* _Parts of the exercise_:
1. According to the generic programming text, why does the std::string class have a "find substring" algorithm but no "find regexp" algorithm? Answer in one to three sentences.
2. Reproduce the part of the generic programming text that starts at the words "C++ comes with" and stops after the words "satisfy certain requirements.".

* _Exercise text_:
--- --- ---

Algorithms are a sequence of steps. For example, an algorithm for finding a minimal element is:

  1. Initialise the current minimal element to the first element
  2. For every succeeding element, if it is smaller than the current minimal element, set the current minimal element to that element
  3. At the end, the current minimal element is a minimal element.

This algorithm is horribly unspecified! Typically, you'll find it completely specified: the elements are assumed to be stored in an array, they are assumed to be of type (say) float, the size of the array is assumed to be known, etc. Given these properties, it is possible to prove that the algorithm works. But all of these details are completely irrelevant to the algorithm.

C++ comes with a standard library. For historical reasons, the std::string class has a "find substring" algorithm; for equally historical reasons, it doesn't have a "find regexp" algorithm. std::string is not a good example of generic programming.

The header file <algorithm> contains the find_end algorithm; if your read it carefully you'll see it's just a "find substring" algorithm, and that it seems to work on std::strings.

Generic programming suggests we look at the algorithm as the important part, then see what is required for it to work.

Concepts

What does an algorithm need in order to work? Types for the arguments (and return value) that satisfy certain requirements.

The requirements a type needs to fulfill in order for an algorithm to work on it are part of the description of the algorithm. In the above "minimal element" example, we need these requirements:

  • The elements must be ordered
  • A non-empty Range of elements must be given as input
  • Given an element, it must be possible to access the next element
  • It must be possible to determine when we have reached the end of the range
Note that the algorithm works even if the elements are only partially ordered! Of course, in that case we shall only find a (rather than the) minimal element -- but the same algorithm delivers.

--- --- ---

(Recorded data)
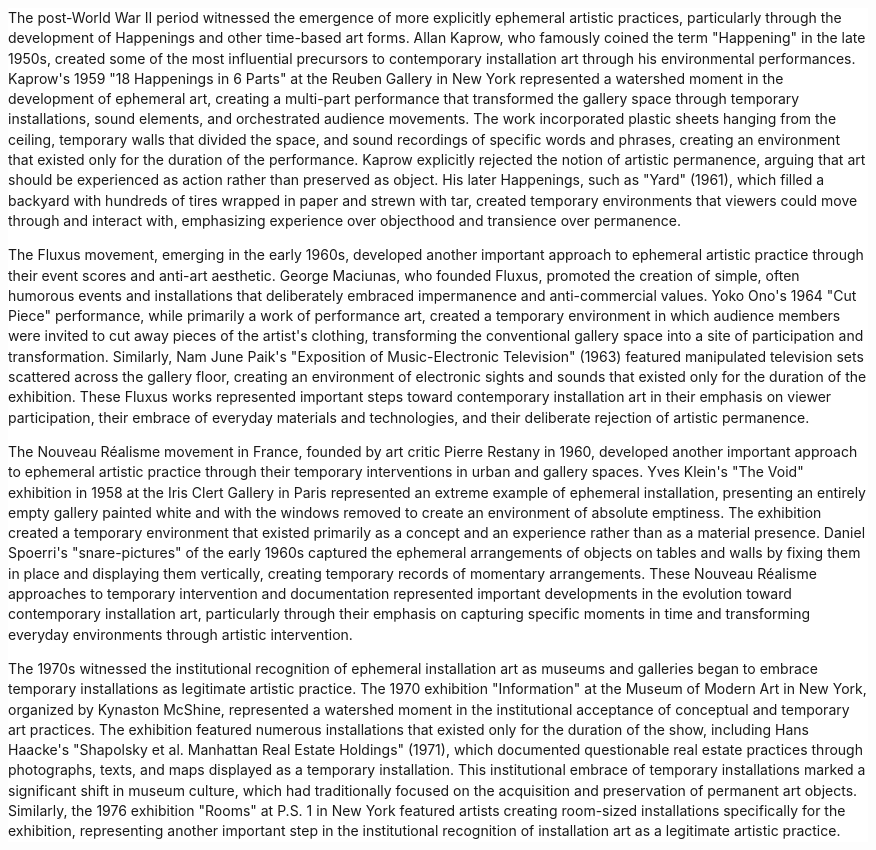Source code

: The post-World War II period witnessed the emergence of more explicitly ephemeral artistic practices, particularly through the development of Happenings and other time-based art forms. Allan Kaprow, who famously coined the term "Happening" in the late 1950s, created some of the most influential precursors to contemporary installation art through his environmental performances. Kaprow's 1959 "18 Happenings in 6 Parts" at the Reuben Gallery in New York represented a watershed moment in the development of ephemeral art, creating a multi-part performance that transformed the gallery space through temporary installations, sound elements, and orchestrated audience movements. The work incorporated plastic sheets hanging from the ceiling, temporary walls that divided the space, and sound recordings of specific words and phrases, creating an environment that existed only for the duration of the performance. Kaprow explicitly rejected the notion of artistic permanence, arguing that art should be experienced as action rather than preserved as object. His later Happenings, such as "Yard" (1961), which filled a backyard with hundreds of tires wrapped in paper and strewn with tar, created temporary environments that viewers could move through and interact with, emphasizing experience over objecthood and transience over permanence.

The Fluxus movement, emerging in the early 1960s, developed another important approach to ephemeral artistic practice through their event scores and anti-art aesthetic. George Maciunas, who founded Fluxus, promoted the creation of simple, often humorous events and installations that deliberately embraced impermanence and anti-commercial values. Yoko Ono's 1964 "Cut Piece" performance, while primarily a work of performance art, created a temporary environment in which audience members were invited to cut away pieces of the artist's clothing, transforming the conventional gallery space into a site of participation and transformation. Similarly, Nam June Paik's "Exposition of Music-Electronic Television" (1963) featured manipulated television sets scattered across the gallery floor, creating an environment of electronic sights and sounds that existed only for the duration of the exhibition. These Fluxus works represented important steps toward contemporary installation art in their emphasis on viewer participation, their embrace of everyday materials and technologies, and their deliberate rejection of artistic permanence.

The Nouveau Réalisme movement in France, founded by art critic Pierre Restany in 1960, developed another important approach to ephemeral artistic practice through their temporary interventions in urban and gallery spaces. Yves Klein's "The Void" exhibition in 1958 at the Iris Clert Gallery in Paris represented an extreme example of ephemeral installation, presenting an entirely empty gallery painted white and with the windows removed to create an environment of absolute emptiness. The exhibition created a temporary environment that existed primarily as a concept and an experience rather than as a material presence. Daniel Spoerri's "snare-pictures" of the early 1960s captured the ephemeral arrangements of objects on tables and walls by fixing them in place and displaying them vertically, creating temporary records of momentary arrangements. These Nouveau Réalisme approaches to temporary intervention and documentation represented important developments in the evolution toward contemporary installation art, particularly through their emphasis on capturing specific moments in time and transforming everyday environments through artistic intervention.

The 1970s witnessed the institutional recognition of ephemeral installation art as museums and galleries began to embrace temporary installations as legitimate artistic practice. The 1970 exhibition "Information" at the Museum of Modern Art in New York, organized by Kynaston McShine, represented a watershed moment in the institutional acceptance of conceptual and temporary art practices. The exhibition featured numerous installations that existed only for the duration of the show, including Hans Haacke's "Shapolsky et al. Manhattan Real Estate Holdings" (1971), which documented questionable real estate practices through photographs, texts, and maps displayed as a temporary installation. This institutional embrace of temporary installations marked a significant shift in museum culture, which had traditionally focused on the acquisition and preservation of permanent art objects. Similarly, the 1976 exhibition "Rooms" at P.S. 1 in New York featured artists creating room-sized installations specifically for the exhibition, representing another important step in the institutional recognition of installation art as a legitimate artistic practice.
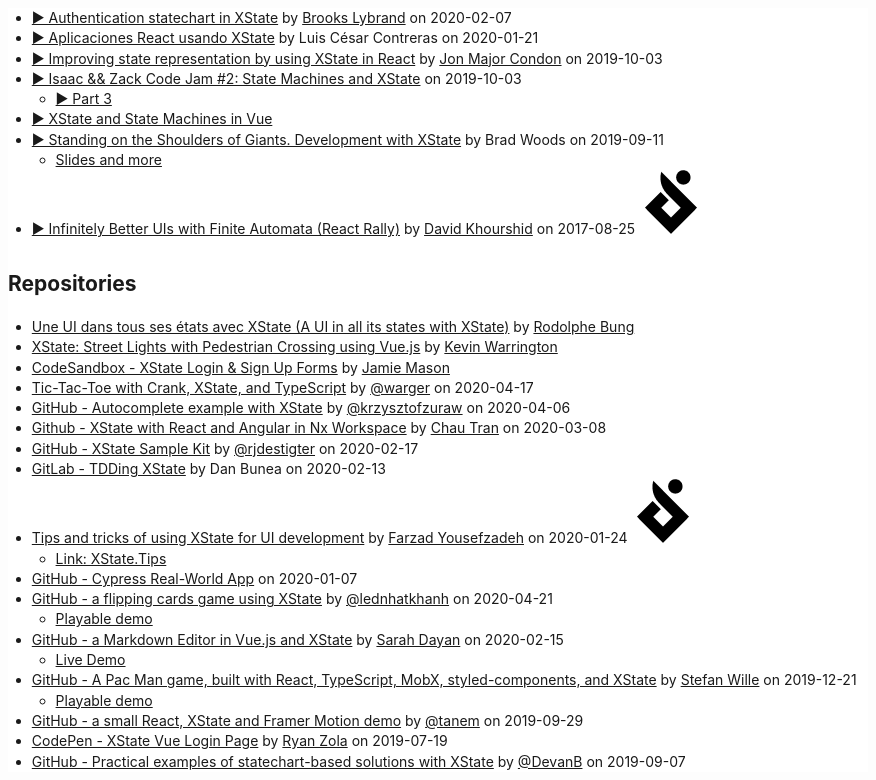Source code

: - [▶️ Authentication statechart in XState](https://www.youtube.com/watch?v=lIge4KWq6Xc) by [Brooks Lybrand](https://twitter.com/BrooksLybrand) on 2020-02-07
- [▶️ Aplicaciones React usando XState](https://www.youtube.com/watch?v=9P3sLqSiswE) by Luis César Contreras on 2020-01-21
- [▶️ Improving state representation by using XState in React](https://www.youtube.com/watch?v=hG3UHNCUdzQ) by [Jon Major Condon](https://www.youtube.com/channel/UCQB-QsEnKCvJX4e_ms9XvHA) on 2019-10-03
- [▶️ Isaac && Zack Code Jam #2: State Machines and XState](https://www.youtube.com/watch?v=emAUbr0XHqg) on 2019-10-03
  - [▶️ Part 3](https://www.youtube.com/watch?v=R2vzzuUkjV0)
- [▶️ XState and State Machines in Vue](https://tallpad.com/series/xstate-misc/episode/1)
- [▶️ Standing on the Shoulders of Giants. Development with XState](https://www.youtube.com/watch?v=GuzcWkVrqLg) by Brad Woods on 2019-09-11
  - [Slides and more](https://www.atlassian.com/atlascamp/watch-sessions/2019/advanced-app-development/standing-on-the-shoulders-of-giants-development-with-xstate)
- [▶️ Infinitely Better UIs with Finite Automata (React Rally)](https://www.youtube.com/watch?v=VU1NKX6Qkxc) by [David Khourshid](https://github.com/statelyai) on 2017-08-25 ![Stately member](/docs/stately.png)

## Repositories

- [Une UI dans tous ses états avec XState (A UI in all its states with XState)](https://github.com/rbung/xstatePrez) by [Rodolphe Bung](https://github.com/rbung)
- [XState: Street Lights with Pedestrian Crossing using Vue.js](https://codesandbox.io/s/stoic-thompson-ktzrl?file=/src/App.vue) by [Kevin Warrington](https://github.com/dubbs)
- [CodeSandbox - XState Login & Sign Up Forms](https://codesandbox.io/s/xstate-login-sign-up-forms-yzzoc) by [Jamie Mason](https://github.com/JamieMason)
- [Tic-Tac-Toe with Crank, XState, and TypeScript](https://github.com/mwarger/tic-tac-toe-crank-xstate-typescript) by [@warger](https://github.com/mwarger) on 2020-04-17
- [GitHub - Autocomplete example with XState](https://github.com/krzysztofzuraw/xstate-autocomplete) by [@krzysztofzuraw](https://github.com/krzysztofzuraw) on 2020-04-06
- [Github - XState with React and Angular in Nx Workspace](https://github.com/nartc/nx-state-machine-todos-mvc) by [Chau Tran](https://nartc.me) on 2020-03-08
- [GitHub - XState Sample Kit](https://github.com/rjdestigter/xstate-sample-kit) by [@rjdestigter](https://github.com/rjdestigter) on 2020-02-17
- [GitLab - TDDing XState](https://gitlab.com/danbunea/tdding-xstate) by Dan Bunea on 2020-02-13
- [Tips and tricks of using XState for UI development](https://github.com/farskid/xstate.tips) by [Farzad Yousefzadeh](https://github.com/farskid) on 2020-01-24 ![Stately member](/docs/stately.png)
  - [Link: XState.Tips](https://xstate.tips/)
- [GitHub - Cypress Real-World App](https://github.com/cypress-io/cypress-realworld-app) on 2020-01-07
- [GitHub - a flipping cards game using XState](https://github.com/lednhatkhanh/xstate-flipping-cards-game) by [@lednhatkhanh](https://github.com/lednhatkhanh) on 2020-04-21
  - [Playable demo](https://xstate-flipping-cards-game.now.sh/)
- [GitHub - a Markdown Editor in Vue.js and XState](https://github.com/sarahdayan/markdown-editor-vue-xstate) by [Sarah Dayan](https://github.com/sarahdayan) on 2020-02-15
  - [Live Demo](https://nifty-yalow-295db4.netlify.app/)
- [GitHub - A Pac Man game, built with React, TypeScript, MobX, styled-components, and XState](https://github.com/stefanwille/pacman-react) by [Stefan Wille](https://github.com/stefanwille) on 2019-12-21
  - [Playable demo](https://pacman-react.netlify.app/)
- [GitHub - a small React, XState and Framer Motion demo](https://github.com/tanem/state-machines-in-react) by [@tanem](https://github.com/tanem) on 2019-09-29
- [CodePen - XState Vue Login Page](https://codepen.io/ryanzola/pen/PMwoqe) by [Ryan Zola](https://codepen.io/ryanzola) on 2019-07-19
- [GitHub - Practical examples of statechart-based solutions with XState](https://github.com/DevanB/xstate-examples) by [@DevanB](https://github.com/DevanB) on 2019-09-07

--- --- ---

* _Results for the exercise_:
1. The text gives historical reasons for both facts. It says std::string has a "find substring" algorithm for historical reasons, and it lacks a "find regexp" algorithm for equally historical reasons.

2.
C++ comes with a standard library. For historical reasons, the std::string class has a "find substring" algorithm; for equally historical reasons, it doesn't have a "find regexp" algorithm. std::string is not a good example of generic programming.

The header file <algorithm> contains the find_end algorithm; if your read it carefully you'll see it's just a "find substring" algorithm, and that it seems to work on std::strings.

Generic programming suggests we look at the algorithm as the important part, then see what is required for it to work.

Concepts

What does an algorithm need in order to work? Types for the arguments (and return value) that satisfy certain requirements.